» **RECORDS**
• • •

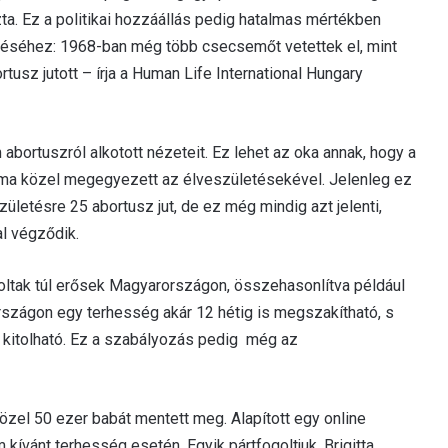
a. Ez a politikai hozzáállás pedig hatalmas mértékben
éséhez: 1968-ban még több csecsemőt vetettek el, mint
tusz jutott – írja a Human Life International Hungary
abortuszról alkotott nézeteit. Ez lehet az oka annak, hogy a
a közel megegyezett az élveszületésekével. Jelenleg ez
letésre 25 abortusz jut, de ez még mindig azt jelenti,
l végződik.
voltak túl erősek Magyarországon, összehasonlítva például
szágon egy terhesség akár 12 hétig is megszakítható, s
ig kitolható. Ez a szabályozás pedig még az
 közel 50 ezer babát mentett meg. Alapított egy online
kívánt terhesség esetén. Egyik pártfogoltjuk, Brigitta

• • •

» **EXERCISE DESCRIPTION**
Pick out each line in the records that contains "közel".

» **TASK OUTPUT**
a közel megegyezett az élveszületésekével. Jelenleg ez
 közel 50 ezer babát mentett meg. Alapított egy online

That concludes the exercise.